View of “One is Always Plural,” 2021. Photo: Giuseppe Micciché.

Yael Davids’s exhibition “One Is Always a Plural” offers a subtle guide to expanding our perception by employing all bodily senses. As a practitioner of the Feldenkrais Method who has intensively studied the work of the dancer and choreographer Noa Eshkol, Davids is not interested in replicating structures of knowledge transfer that come from a single source; as she understands it, an object never exists exclusively for itself, but only in relation to other things. Accordingly, the artist transforms the venue into a set of different architectural dispositions, creating spatial relations between her own work and selected pieces from the collection of the Migros Museum. Interventions like Leaning glass and black pigmented clay with Ferninand Hodler, 2021, and Hanging glass and pigmented clay with Senga Nengudi, 2021, require the visitors to use their whole body to experience the newly generated and highly suggestive frames of reference.
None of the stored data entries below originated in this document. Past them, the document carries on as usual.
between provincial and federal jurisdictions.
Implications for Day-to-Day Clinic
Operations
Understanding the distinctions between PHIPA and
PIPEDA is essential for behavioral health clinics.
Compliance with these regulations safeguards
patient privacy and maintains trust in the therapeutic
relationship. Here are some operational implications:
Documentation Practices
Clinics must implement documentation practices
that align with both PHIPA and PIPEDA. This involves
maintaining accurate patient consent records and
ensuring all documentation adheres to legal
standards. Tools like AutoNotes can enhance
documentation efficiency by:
We are led through the space by Vanishing Point, 2020, meter-long lengths of hung fabric reminiscent of bandages or shrouds, which serve at once as walls, room dividers, and membranes. We slow down when passing Thea Djordjadze’s untitled 2011 arrangement of painted glass panels, which come together as if a frail piece of furniture. We tiptoe around tiny objects distributed on the floor between the weathered sunbeds of Cathy Wilkes’s Our Misfortune, 2001, which appear like barrows left behind on a battlefield. We lower our gaze toward Davids’s Lying black pigmented clay with Graciela Gutiérrez Marx, 2021, with its clay plates set on the floor like tombstones. We raise it toward the protagonist of Ferdinand Hodler’s painting Gärtner (The Gardener), 1896, who appears like a gravedigger.

The political is not explicit in Davids’s works. Instead, they gently touch upon personal and collective memories, letting us participate in the artist’s quest to understand how cultural legacies become imprinted on our bodies.